I have found a pytorch model on github which I want to use. Link. The model implemented on this repository is represented in the following figure:
I first train model with the dataset given in the repository and then I want to finetune it in my dataset which have different number of classes. Therefore, I want to load weights of all layers except the last fully connected layer. Is there a way to do that ? If I want to load the complete model it is done as follows:
checkpoint = torch.load(args.model_path)
model.load_state_dict(checkpoint['state_dict'])

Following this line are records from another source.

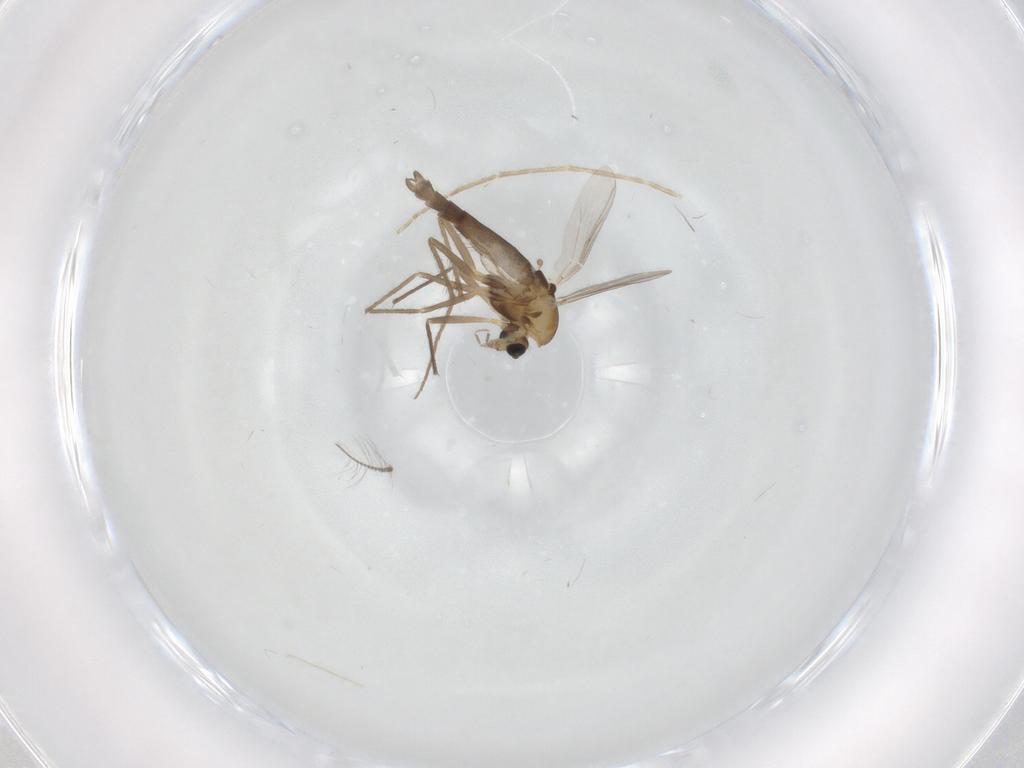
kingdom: Animalia
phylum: Arthropoda
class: Insecta
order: Diptera
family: Chironomidae
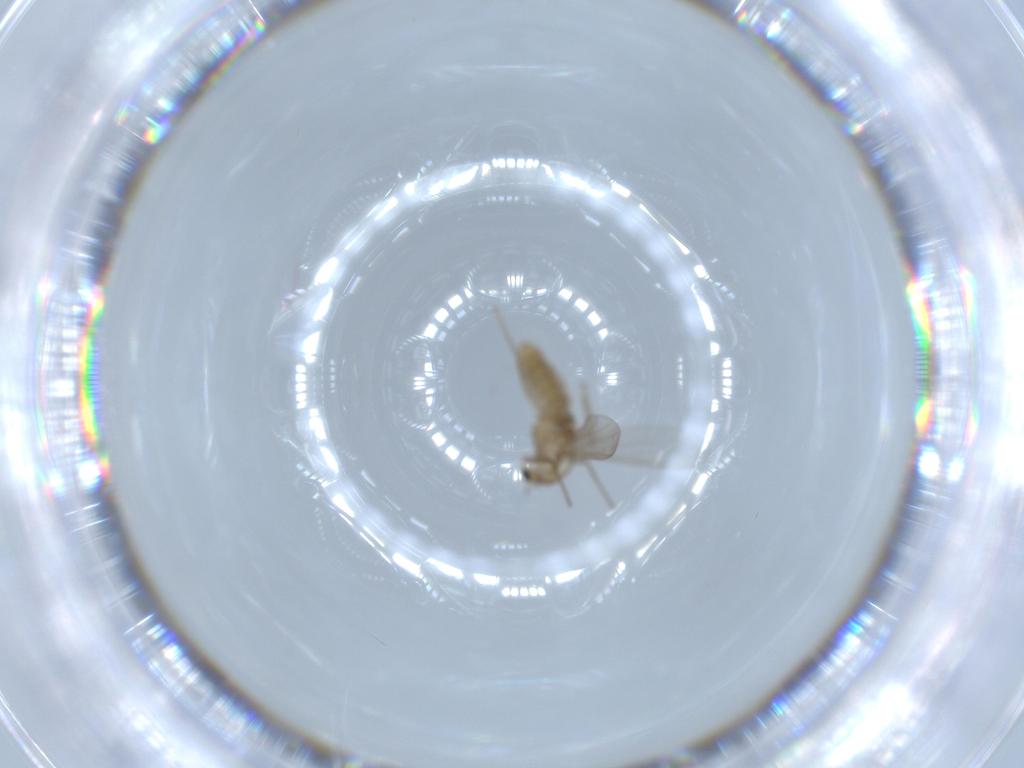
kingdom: Animalia
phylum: Arthropoda
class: Insecta
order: Diptera
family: Chironomidae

Model architecture as follows:
def forward(self, x):
x = self.conv1(x)
x = self.conv2(x)
x = self.conv3(x)
x = self.conv4(x)
x = self.conv5(x)
x = self.conv6(x)
# collapse
x = x.view(x.size(0), -1)
# linear layer
x = self.fc1(x)
# linear layer
x = self.fc2(x)
# linear layer
x = self.fc3(x)
# output layer
x = self.log_softmax(x)
return x
I just want to ignore the self.fc3. In the original trained model it is self.fc3 = nn.Linear(1024, 4)
but in my model it will be self.fc3 = nn.Linear(1024, 6)

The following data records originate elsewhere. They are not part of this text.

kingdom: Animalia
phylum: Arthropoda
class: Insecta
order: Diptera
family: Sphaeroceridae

therefore I want that part to be randomly initialized.
Is it possilbe to do that ? If so, could you help me ?
EDIT
Actually I know that, I can do the following in order to reach the individual layers’ weights:
>>>>checkpoint = torch.load(args.model_path)
>>>>checkpoint['state_dict'].keys()
odict_keys(['conv1.0.weight', 'conv1.0.bias', 'conv2.0.weight', 'conv2.0.bias', 'conv3.0.weight', 'conv3.0.bias', 'conv4.0.weight', 'conv4.0.bias', 'conv5.0.weight', 'conv5.0.bias', 'conv6.0.weight', 'conv6.0.bias', 'fc1.0.weight', 'fc1.0.bias', 'fc2.0.weight', 'fc2.0.bias', 'fc3.weight', 'fc3.bias'])
>>>> newmodel = charCNN(args) # How to use odict_keys to initialize weights of newmodel with checkpoint?
However, I do not know how can I exclude the fc3.weight and fc3.bias and assign the other weights to the corresponding fields in the new model automatically.